Irish manufacturing firms said conditions deteriorated again in December, as new orders fell sharply, fuelled by fragile economic conditions and uncertainty in the euro zone.
According to the NCB Purchasing Managers' Index, which provides a measure of the health of the manufacturing industry, the sector shrank again last month, with a reading of 48.6 for the month. "That said, the rate of contraction was slower than that seen in the previous month, and only slight," the report said.
New orders fell sharply to 46.0 from 49.7 a month earlier, and the weak demand led to a slight cut in production and a reduction in outstanding business that was the fastest in three months.

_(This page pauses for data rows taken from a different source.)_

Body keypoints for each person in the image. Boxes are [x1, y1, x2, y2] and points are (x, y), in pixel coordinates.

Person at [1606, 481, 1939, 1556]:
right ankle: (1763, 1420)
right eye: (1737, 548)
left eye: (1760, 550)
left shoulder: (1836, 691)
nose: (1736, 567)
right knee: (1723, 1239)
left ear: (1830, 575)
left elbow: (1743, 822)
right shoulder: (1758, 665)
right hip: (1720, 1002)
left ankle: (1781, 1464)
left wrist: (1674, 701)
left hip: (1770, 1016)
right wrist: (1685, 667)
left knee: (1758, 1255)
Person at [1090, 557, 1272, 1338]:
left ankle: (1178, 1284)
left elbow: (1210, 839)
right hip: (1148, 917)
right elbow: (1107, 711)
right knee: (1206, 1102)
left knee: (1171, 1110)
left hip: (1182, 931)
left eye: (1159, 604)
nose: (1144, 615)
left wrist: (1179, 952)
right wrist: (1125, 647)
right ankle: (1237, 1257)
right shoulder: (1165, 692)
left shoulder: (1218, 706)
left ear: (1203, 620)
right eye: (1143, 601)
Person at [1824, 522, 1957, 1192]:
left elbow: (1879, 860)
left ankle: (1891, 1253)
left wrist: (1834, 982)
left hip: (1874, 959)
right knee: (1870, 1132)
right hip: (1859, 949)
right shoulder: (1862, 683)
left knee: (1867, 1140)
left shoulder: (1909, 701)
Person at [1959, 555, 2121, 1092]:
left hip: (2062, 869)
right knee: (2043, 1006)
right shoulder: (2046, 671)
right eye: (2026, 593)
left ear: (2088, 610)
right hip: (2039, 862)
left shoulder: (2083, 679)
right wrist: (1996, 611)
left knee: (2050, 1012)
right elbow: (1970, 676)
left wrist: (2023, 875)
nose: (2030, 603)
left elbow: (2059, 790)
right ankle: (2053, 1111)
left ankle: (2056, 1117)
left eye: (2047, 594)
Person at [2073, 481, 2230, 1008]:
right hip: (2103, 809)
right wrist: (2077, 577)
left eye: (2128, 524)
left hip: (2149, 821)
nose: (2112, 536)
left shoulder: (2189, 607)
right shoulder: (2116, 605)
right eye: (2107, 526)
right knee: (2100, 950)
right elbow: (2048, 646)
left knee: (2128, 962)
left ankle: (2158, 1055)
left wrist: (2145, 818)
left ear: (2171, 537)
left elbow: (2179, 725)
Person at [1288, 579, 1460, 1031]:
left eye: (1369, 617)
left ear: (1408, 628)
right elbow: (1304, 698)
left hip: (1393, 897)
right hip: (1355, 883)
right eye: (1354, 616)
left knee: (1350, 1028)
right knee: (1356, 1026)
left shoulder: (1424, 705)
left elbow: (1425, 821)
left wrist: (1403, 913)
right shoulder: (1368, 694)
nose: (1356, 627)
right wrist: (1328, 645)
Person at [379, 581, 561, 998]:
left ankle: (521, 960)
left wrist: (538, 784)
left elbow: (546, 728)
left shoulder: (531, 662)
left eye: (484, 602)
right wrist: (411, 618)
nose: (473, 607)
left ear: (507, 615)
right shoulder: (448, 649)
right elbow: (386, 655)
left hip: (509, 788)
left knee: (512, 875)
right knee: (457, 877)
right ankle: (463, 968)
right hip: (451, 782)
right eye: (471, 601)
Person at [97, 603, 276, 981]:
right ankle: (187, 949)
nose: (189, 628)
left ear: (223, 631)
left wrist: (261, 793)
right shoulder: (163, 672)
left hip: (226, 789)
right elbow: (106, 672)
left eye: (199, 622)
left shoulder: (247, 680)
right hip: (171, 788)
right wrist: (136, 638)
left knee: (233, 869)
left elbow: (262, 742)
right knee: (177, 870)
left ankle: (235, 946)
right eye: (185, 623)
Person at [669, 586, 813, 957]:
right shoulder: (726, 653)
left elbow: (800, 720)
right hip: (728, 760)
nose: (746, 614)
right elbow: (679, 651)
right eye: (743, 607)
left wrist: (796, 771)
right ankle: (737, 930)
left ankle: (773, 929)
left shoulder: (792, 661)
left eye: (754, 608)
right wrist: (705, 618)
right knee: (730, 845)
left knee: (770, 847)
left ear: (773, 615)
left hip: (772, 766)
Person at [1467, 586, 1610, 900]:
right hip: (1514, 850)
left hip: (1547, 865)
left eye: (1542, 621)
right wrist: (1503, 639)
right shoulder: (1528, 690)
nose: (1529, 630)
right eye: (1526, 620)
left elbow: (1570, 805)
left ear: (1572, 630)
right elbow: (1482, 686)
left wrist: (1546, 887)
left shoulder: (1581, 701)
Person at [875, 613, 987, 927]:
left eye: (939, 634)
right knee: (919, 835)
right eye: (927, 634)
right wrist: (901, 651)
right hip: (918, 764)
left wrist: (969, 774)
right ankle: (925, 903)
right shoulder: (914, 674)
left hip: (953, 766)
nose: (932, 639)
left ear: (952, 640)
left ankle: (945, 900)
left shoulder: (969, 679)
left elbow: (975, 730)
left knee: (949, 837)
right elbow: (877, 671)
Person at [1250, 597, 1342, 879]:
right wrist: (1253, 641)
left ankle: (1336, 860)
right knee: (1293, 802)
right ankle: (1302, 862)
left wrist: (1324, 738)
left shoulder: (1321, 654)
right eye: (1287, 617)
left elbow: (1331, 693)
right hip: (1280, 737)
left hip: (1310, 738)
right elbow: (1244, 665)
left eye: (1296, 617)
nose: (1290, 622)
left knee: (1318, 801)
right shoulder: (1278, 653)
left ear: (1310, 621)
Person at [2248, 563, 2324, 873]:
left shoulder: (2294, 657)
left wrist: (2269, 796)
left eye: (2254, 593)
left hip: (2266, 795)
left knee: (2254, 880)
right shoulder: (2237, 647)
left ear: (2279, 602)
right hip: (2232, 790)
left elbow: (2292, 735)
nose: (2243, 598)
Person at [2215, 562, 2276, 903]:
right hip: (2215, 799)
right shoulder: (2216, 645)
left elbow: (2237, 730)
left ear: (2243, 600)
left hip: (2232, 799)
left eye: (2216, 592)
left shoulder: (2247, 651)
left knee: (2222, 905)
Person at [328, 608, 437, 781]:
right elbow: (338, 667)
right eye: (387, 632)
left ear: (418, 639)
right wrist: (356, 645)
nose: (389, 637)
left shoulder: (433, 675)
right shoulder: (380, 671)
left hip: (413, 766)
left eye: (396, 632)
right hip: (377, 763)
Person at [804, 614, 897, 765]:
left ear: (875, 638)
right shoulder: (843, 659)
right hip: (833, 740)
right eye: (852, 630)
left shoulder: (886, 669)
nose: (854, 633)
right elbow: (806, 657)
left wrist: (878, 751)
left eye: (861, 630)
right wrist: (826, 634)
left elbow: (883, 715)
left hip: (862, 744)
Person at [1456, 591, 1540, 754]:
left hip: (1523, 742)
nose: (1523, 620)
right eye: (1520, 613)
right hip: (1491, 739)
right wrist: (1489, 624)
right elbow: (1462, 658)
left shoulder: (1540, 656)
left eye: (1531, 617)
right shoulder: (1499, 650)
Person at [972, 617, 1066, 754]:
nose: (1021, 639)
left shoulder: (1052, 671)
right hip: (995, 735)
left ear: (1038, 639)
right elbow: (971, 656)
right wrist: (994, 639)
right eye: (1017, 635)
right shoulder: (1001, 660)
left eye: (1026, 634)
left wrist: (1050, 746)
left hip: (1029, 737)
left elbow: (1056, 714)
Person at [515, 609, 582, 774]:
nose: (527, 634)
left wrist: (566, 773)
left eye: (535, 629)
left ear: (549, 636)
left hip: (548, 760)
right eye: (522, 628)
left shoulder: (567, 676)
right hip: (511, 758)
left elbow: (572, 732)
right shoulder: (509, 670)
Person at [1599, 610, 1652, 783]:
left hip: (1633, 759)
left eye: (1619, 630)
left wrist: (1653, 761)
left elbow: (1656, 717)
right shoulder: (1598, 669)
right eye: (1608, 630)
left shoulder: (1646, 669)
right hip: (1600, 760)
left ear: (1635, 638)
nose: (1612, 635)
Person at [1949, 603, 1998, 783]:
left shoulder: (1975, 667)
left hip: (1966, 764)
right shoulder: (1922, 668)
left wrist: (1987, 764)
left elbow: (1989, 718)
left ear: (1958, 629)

Input costs continued to rise, while increased competition led to a fall in output prices.
However, there was some positive news, with export orders growing slightly during the month, at 50.8. This follows a reading of 49.9 last month.
"Despite the slowdown in global growth, Irish exports will remain positive in 2012," NCB chief economist Brian Devine said. "We once again expect a large positive contribution from net exports in 2012 and for this contribution to outweigh the continued weakness in the domestic part of the economy."
Employment also increased slightly in December with a reading of 50.5, the first rise since August.
NCB said gross domestic product would grow by 0.7 per cent in 2012, but employment would continue to fall, making it a fifth year of decline.